WHAT THE TASK ASKS:
Reproduce every line of the listing below word for word, leaving out the pictures.
•••••
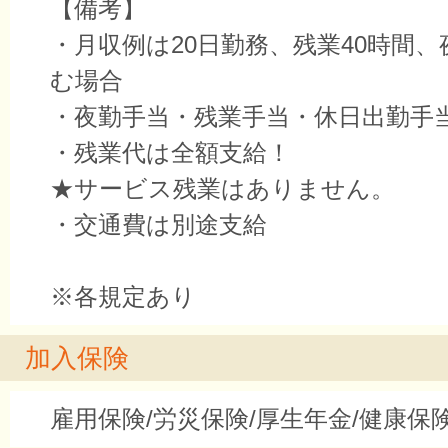
【備考】
・月収例は20日勤務、残業40時間
む場合
・夜勤手当・残業手当・休日出勤手当
・残業代は全額支給！
★サービス残業はありません。
・交通費は別途支給
※各規定あり
加入保険
雇用保険/労災保険/厚生年金/健康保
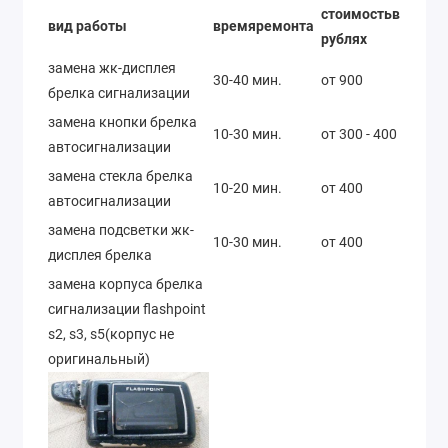
стоимостьв
вид работы
времяремонта
рублях
замена жк-дисплея
30-40 мин.
от 900
брелка сигнализации
замена кнопки брелка
10-30 мин.
от 300 - 400
автосигнализации
замена стекла брелка
10-20 мин.
от 400
автосигнализации
замена подсветки жк-
10-30 мин.
от 400
дисплея брелка
замена корпуса брелка
сигнализации flashpoint
s2, s3, s5(корпус не
оригинальный)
•••••
COMPLETED EXERCISE:
【備考】
・月収例は20日勤務、残業40時間
む場合
・夜勤手当・残業手当・休日出勤手当
・残業代は全額支給！
★サービス残業はありません。
・交通費は別途支給
※各規定あり
加入保険
雇用保険/労災保険/厚生年金/健康保
стоимостьв
вид работы
времяремонта
рублях
замена жк-дисплея
30-40 мин.
от 900
брелка сигнализации
замена кнопки брелка
10-30 мин.
от 300 - 400
автосигнализации
замена стекла брелка
10-20 мин.
от 400
автосигнализации
замена подсветки жк-
10-30 мин.
от 400
дисплея брелка
замена корпуса брелка
сигнализации flashpoint
s2, s3, s5(корпус не
оригинальный)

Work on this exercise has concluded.